Shortcrust pastry
December 25, 2020
This recipe shows that it is possible to get a nice-tasting shortcrust pastry without all the refined flour, sugar and butter/margarine.
Please note I can’t give proper measurements for this recipe as it uses peanut butter as a replacement for the margarine, and the recipe itself will vary a lot depending on how oily your peanut butter is. If it is quite oily, you might be able to get away with a 1:1 replacement of margarine vs peanut butter. Otherwise, you will need to use more peanut butter, and maybe add a bit of oil…
In a large bowl, put 120g fine wholemeal flour (I use atta flour) and 50g brown sugar. Add 90g of peanut butter and mix everything. The consistency should be so that it holds together if pressed, but crumbles easily. Essentially what you would use to make a crumble. If the peanut butter is not very oily, you will probably need to add some peanut butter, mix again and test the crumbliness again. You might need to add a tsp or two of coconut oil, which works well but is unfortunately unhealthy because it’s almost pure saturated fat.
After that, add some water (not too much) and mix with your hands. Add more water until the dough holds together nicely.

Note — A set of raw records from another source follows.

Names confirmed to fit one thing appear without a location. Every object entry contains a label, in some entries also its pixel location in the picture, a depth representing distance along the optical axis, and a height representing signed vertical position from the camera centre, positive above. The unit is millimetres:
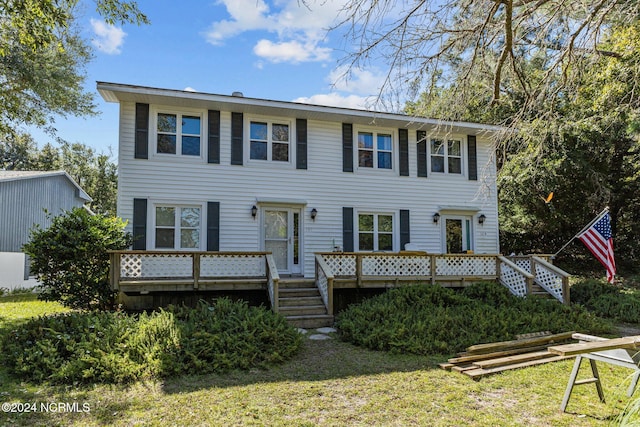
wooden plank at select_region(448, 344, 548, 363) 5914 -1692
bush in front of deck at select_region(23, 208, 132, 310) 8297 -316
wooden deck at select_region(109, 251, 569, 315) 8750 -682
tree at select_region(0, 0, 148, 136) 7160 +5192
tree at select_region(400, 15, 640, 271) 9344 +2571
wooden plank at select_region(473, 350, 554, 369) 5721 -1697
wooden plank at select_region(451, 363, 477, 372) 5559 -1724
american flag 10578 +115
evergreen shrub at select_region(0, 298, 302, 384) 5277 -1484
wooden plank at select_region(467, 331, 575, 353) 6301 -1618
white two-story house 10531 +1847
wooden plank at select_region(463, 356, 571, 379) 5335 -1730
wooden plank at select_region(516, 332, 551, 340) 7175 -1641
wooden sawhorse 3838 -1106
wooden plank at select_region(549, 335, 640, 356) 3814 -990
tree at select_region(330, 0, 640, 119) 5164 +2898
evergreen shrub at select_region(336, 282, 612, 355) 6902 -1451
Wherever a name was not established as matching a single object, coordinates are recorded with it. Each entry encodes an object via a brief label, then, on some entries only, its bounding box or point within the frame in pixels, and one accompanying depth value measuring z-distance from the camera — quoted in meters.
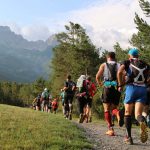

To roll it, sprinkle some flour (just a tiny bit is enough given that the dough is quite oily) on a kitchen countertop and roll progressively with a pin roller. This step should be done very slowly otherwise the dough will break at the edges. In fact, it’s almost impossible for dough not to break, but try to keep at minimum. Once rolled at the right shape, roll the dough over the pin roller to help you carry it over to the mould. You will typically need to half-bake it (10 minutes at 180C with fan) before adding some toppings.